According to BOU Governor, despite the reduction by 200 basis points (to 7%) in the central bank’s rate between April and June 2020 to mitigate the effects of the COVID-19 pandemic on the economy, the banking industry’s weighted average lending rate fell from 17.7% in April to 18.8% in May. The bank has threatened to evoke section 39(1)(d) of the Bank of Uganda Act (2000) which allows the Central Bank of Uganda to set, in consultation with the Minister of Finance, the minimum and maximum interest rates applicable by financial institutions.

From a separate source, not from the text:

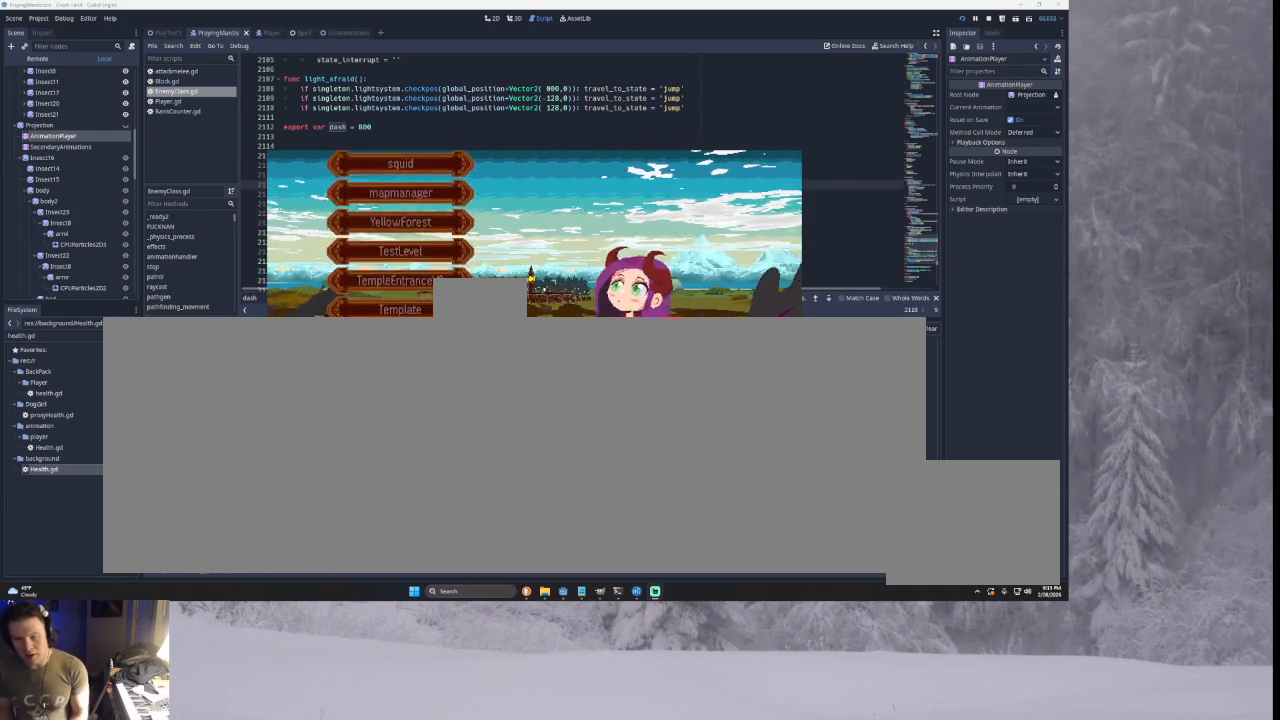
{"buttons": [], "left_stick": "down", "right_stick": "center", "events": [[100, "left_stick", "center"], [167, "CIRCLE", "down"], [267, "CIRCLE", "up"], [300, "left_stick", "down"]]}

Rwanda: Steady ship despite Covid-19 effects
While Rwanda has one of the youngest bourses in the region, its growth has been phenomenal. In the period it has operated, the RSE has managed to attract major companies due to its effectiveness and recently, adapting to technology. During the Covid-19 period, the bourse has remained steady showing great levels of resilience.
The market has doubled in traded volumes in the first three months of 2020, compared with the same period last year. Between January 3 and March 18, it has garnered Rwf8.646 billion (US$9 million) in volumes, compared with Rwf4.031 billion (US$4.2 million) in volumes traded between January 3 and March 29, 2019, according to data from RSE.
Plans by the government have also ensured that companies remain stable. Last March, the National Bank of Rwanda (BNR) announced that it had set aside a Rwf50 billion (US$50 million) external lending facility for commercial banks to borrow from, as lenders brace themselves to deal with the market shocks caused by the Covid-19 pandemic. Banks with liquidity challenges will be able to borrow at the central bank rate, with the tenure extended from overnight to 3.6 and 12 months, available for the next six months.